Johnny Depp has an extraordinary face. So why doesn’t he use it? In Black Mass, the new true-crime thriller from Scott Cooper, the actor is buried beneath a rubber nose and forehead, an artificially receding hairline, replacement eyebrows, crumbling, brown fake teeth, lizard-blue contact lenses, and a topcoat of sickly, grey-green make-up. In still photographs, the look just about works, but in the film, he often might as well be acting through a naan bread.
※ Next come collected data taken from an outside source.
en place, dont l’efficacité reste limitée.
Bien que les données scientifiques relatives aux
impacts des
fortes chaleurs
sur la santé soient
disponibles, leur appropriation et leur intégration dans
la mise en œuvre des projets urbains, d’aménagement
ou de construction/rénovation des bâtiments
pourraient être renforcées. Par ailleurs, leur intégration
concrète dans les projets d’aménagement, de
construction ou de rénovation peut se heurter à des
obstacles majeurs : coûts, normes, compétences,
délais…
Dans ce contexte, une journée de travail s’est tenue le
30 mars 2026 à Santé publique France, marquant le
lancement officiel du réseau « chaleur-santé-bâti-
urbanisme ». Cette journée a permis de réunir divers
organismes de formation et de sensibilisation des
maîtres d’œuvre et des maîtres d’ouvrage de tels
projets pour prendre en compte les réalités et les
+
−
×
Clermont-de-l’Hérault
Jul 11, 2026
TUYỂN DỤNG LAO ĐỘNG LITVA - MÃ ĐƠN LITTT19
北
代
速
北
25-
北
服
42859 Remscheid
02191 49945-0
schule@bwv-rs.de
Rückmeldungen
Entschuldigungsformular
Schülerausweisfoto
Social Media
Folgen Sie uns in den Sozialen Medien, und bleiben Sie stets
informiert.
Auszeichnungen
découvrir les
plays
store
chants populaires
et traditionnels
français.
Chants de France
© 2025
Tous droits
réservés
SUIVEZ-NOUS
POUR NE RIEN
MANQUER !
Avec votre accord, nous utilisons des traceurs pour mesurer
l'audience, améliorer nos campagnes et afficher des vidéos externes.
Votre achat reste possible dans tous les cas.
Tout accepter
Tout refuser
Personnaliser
Depp plays James "Whitey" Bulger, the head of the Winter Hill Gang, who dealt drugs and ran an extortion racket on the streets of inner-city Boston in the Eighties and early Nineties while simultaneously working as an FBI informant. The character is a monster – and perhaps the purpose of the prosthetics is to make that monstrousness obvious, bringing it right up to the surface of the man, like scum on a stagnant pond. But in practice, it’s dramatically stifling, and, at worst, distracting: during a dinner scene, I kept expecting Bulger’s nose to hinge forwards and drop into the soup.
In Martin Scorsese’s operatic Boston mob epic The Departed, Jack Nicholson played a character heavily based on Bulger, and did it with nothing more than a smear of grease through his hair and a satanic goatee. Perhaps if Depp had done the same, Bulger might have been his long-hoped-for comeback to serious acting: in the end, he just feels like another Mad Hatter.
That’s a negative way to begin what is, on balance, a positive review. But this is a deeply exasperating film: lumpy, unbalanced and often derivative, but with isolated moments of riveting drama.
Cooper (Crazy Heart, Out of the Furnace) borrows heavily from the Scorsese stylebook throughout: even his quick shots of cash-counting machines look like they were cribbed from Casino. But he mostly ignores the empire-building part of the story that’s so darkly satisfying in Scorsese’s gangster biopics.
Instead, his film luxuriates in the grisly details – the behind-the-scenes shootings and throttlings that for Bulger seem to qualify as both business and pleasure. You might expect a film called Black Mass to be a horror movie, and in a sense, right down to Tom Holkenborg’s throbbing, string-heavy score, that’s what it is.
Frustratingly, Mark Mallouk and Jez Butterworth’s screenplay, adapted from a book by two Boston journalists, never really manages to explain why Bulger is who he is – instead, it settles for defining him in terms of who he isn’t. He has two close relationships: one is with his white-sheep brother Bill (Benedict Cumberbatch), a Massachusetts state senator, and the other with John Connolly (Joel Edgerton), an FBI agent and long-time Bulger family friend, who’s prepared to milk that connection for his own professional advancement.
At the start of the film, Connolly offers Bulger a deal. If he'll help squash the growing Italian Mafia in the city with the occasional tip-off, the FBI will allow the Winter Hill Gang to continue their operations unhindered. It’s an arrangement that initially pays off handsomely for both parties, but the compromise eats away at Connolly’s integrity – and soon enough, the lawman is more Bulger’s source than Bulger is his.
Cumberbatch is so suavely unpleasant in his handful of scenes that you wish he’d been given more to do. The extraordinarily different paths the brothers took in life might have been dramatic dynamite, yet this is almost entirely unexplored.
But Edgerton’s portrayal of Connolly’s slide to the dark side is full-throated and gripping, and he shares some terrific scenes with a couple of suspicious FBI superiors, played by Kevin Bacon and Corey Stoll, who both come to doubt the value of the Bulger deal. Better still is a wrenchingly unpleasant conversation at Connolly’s house, in which a light-hearted chat about a steak sauce recipe leads to not one, but two barely veiled threats of murder, and makes clear the specific whirrings of Bulger’s criminal mind.
It’s in scenes like these that the supporting cast members get a momentary chance to shine: Julianne Nicholson as Connolly’s increasingly uneasy wife, Dakota Johnson as the mother of Bulger’s kid and Peter Sarsgaard as an obstreperous cokehead all make a lasting impression in too-small roles.
Perhaps best of all is Juno Temple as a puppyishly naive streetwalker who becomes a liability to Bulger’s operation, and whose neck might as well be marked "strangle here". The sense of doom as soon as she appears on screen is what Black Mass does best. It’s just a pity that the film, much like Depp’s latex-swathed face, doesn’t quite add up to a plausible whole.